Occasionally, it was tough to get a conversation going, as if I were coming out of a thaw, or as if he were just waking up from a yearlong hibernation. But, I guess those are the times when it is even more important than ever to recharge and connect.
Keeping It Real
My friend Janice recently related a story about her eye-doctor appointment. She told the doc that she was having trouble seeing up-close.
“You mean like reading menus by candlelight in restaurants?” he asked.
She thought he must have an incredibly skewed perception of her reality. I believe she asked him what planet he lived on, after she was finished laughing. But she did note that she was making it a point to get out more.
Why Date the Married Man?
They say God is in the love between people. At church the other day, the sermon was about how we look for God in the spectacular, the huge event, the miracle. But every day we live in this constant steadfastness. The sun rises in the east, sets in the west. The seasons follow each other in rhythm every year. Though we take it for granted, God is in this and it is magnificent and spectacular.
The spouses in our lives can be similar. They go to work or take care of the children. Put away the dishes. Wash the faces. Read the bedtime stories. Fall asleep in front of the TV. We take our relationships for granted, though these, too, are spectacular and magnificent.

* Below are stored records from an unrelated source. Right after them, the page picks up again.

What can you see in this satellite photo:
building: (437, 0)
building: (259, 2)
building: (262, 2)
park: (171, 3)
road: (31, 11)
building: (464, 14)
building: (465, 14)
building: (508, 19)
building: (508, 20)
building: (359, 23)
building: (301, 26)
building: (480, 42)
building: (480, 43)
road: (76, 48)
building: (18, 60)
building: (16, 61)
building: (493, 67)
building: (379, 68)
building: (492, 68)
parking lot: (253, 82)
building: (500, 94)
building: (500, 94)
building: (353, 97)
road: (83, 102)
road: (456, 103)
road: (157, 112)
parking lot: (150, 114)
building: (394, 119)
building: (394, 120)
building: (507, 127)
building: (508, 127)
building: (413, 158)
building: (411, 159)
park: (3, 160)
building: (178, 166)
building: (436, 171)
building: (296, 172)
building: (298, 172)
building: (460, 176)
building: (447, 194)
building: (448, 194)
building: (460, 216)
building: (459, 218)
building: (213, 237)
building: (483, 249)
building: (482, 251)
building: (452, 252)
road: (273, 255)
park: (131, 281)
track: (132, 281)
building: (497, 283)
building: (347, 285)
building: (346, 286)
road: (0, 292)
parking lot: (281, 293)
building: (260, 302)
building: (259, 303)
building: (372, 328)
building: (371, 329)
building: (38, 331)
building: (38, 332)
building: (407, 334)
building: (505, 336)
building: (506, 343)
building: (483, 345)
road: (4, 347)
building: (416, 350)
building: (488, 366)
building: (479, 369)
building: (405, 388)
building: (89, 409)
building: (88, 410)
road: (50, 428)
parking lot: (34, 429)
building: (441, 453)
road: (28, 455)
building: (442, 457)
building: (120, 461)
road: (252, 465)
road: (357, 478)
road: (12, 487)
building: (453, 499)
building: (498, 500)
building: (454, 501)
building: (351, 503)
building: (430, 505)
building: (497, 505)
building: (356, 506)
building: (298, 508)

Dating gives us a brief pause to reflect on this. It’s a way to keep connecting, rediscovering the person who made you say “I do,” peeling back his layers, listening to him, learning what makes him love mindless-macho-action movies. Sometimes the date can be spectacular. Sometimes so-so. And sometimes just downright odd, like a Saturday morning in sweat pants with James Bond.
Driving the SUV home from the Bond movie at 80-plus mph, I could tell the man had had a good time. For effect, I sang the theme song for him (Dun da, da dun) as he rounded the curves at top speed. He laughed, and the two hours of guns-and-poses was suddenly all worthwhile.